Jeremy Corbyn will meet the EU's chief Brexit negotiator tomorrow just hours before Theresa May faces European leaders.

In a development that will pour fresh pressure on the Prime Minister the opposition leader will met Michel Barnier in Brussels on Thursday morning, the Guardian reported.

The meeting will give Mr Corbyn a chance to put forward Labour's alternative Brexit plan and also discuss the possibility of a second referendum taking place.

Mr Corbyn yesterday met with the Westminster leaders of the other opposition parties to discuss a new vote, which resulted in a request to swing behind a referendum and stop 'prevaricating'.

But he also later met with MPs who support a soft Brexit that would keep Britain closely aligned with the EU, potentially including retaining freedom of movement.

Mr Barnier yesterday tore into Theresa May's attempt to keep her delay options open by suggesting she must present leaders this week with a clear idea how the UK wants to stay in.

Michel Barnier told reporters today that any longer extension to Article 50 would only be considered if there was 'a new political process' in the UK to justify it.

At a Brussels press conference Mr Barnier stressed that it was ultimately a decision for EU27 leaders at the European Council meeting on Thursday, he said: 'The EU authorities want to know what the underlying political process which would be the grounds for that extension would be - political process within the House of Commons or in the general political debate in the UK.'

Mr Barnier added: 'It is our duty to ask whether this extension would be useful because an extension will be something which would extend uncertainty, and uncertainty costs.'
He added: 'What would be the purpose and outcome? How could we be sure that at the end of a possible extension we are not back in the same situation as today?'
Foreign minister Jean-Yves Le Drian told the parliament in Paris that Mrs May would need to make an incredibly strong case at a meeting of EU leaders in Brussels on Thursday.

The Prime Minister revealed in the Commons this afternoon that she had written to the EU to ask for an extension to allow more time to pass a deal.
Mr Le Drian told French MPs: 'A situation in which Mrs May would not be able to present to the European Council sufficient guarantees about the credibility of her strategy would lead to the extension request being dismissed and opting for a no-deal exit.'

The Brexit delay has split Mrs May's cabinet with pro-Brexit ministers in triumphant mood while outraged Remainer ministers today said it was Mrs May's 'most craven surrender to the hardliners yet'. The plan she is pursuing was branded 'downright reckless' by her deputy David Lidington just a week ago. 

Announcing she was seeking an extension to Article 50 to June 30, Mrs May told the Commons: 'The Government intends to bring forward proposals for a third meaningful vote.
'If that vote is passed the extension will give the House time to consider the Withdrawal Agreement Bill. If not, the House will have to decide how to proceed'.

Hinting at her own departure of her deal falls and Britain seeks a longer delay she added: 'As Prime Minister I am not prepared to delay Brexit any further than June 30'.

■ Entries drawn from a collection:
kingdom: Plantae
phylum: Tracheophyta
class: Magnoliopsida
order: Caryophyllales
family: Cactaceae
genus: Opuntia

■ WORK INSTRUCTIONS:
Rewrite the Brexit article between "The Brexit delay" and "a week ago.", inclusive, replacing "triumphant" with "jubilant".

■ WRITTEN REPLY:
The Brexit delay has split Mrs May's cabinet with pro-Brexit ministers in jubilant mood while outraged Remainer ministers today said it was Mrs May's 'most craven surrender to the hardliners yet'. The plan she is pursuing was branded 'downright reckless' by her deputy David Lidington just a week ago.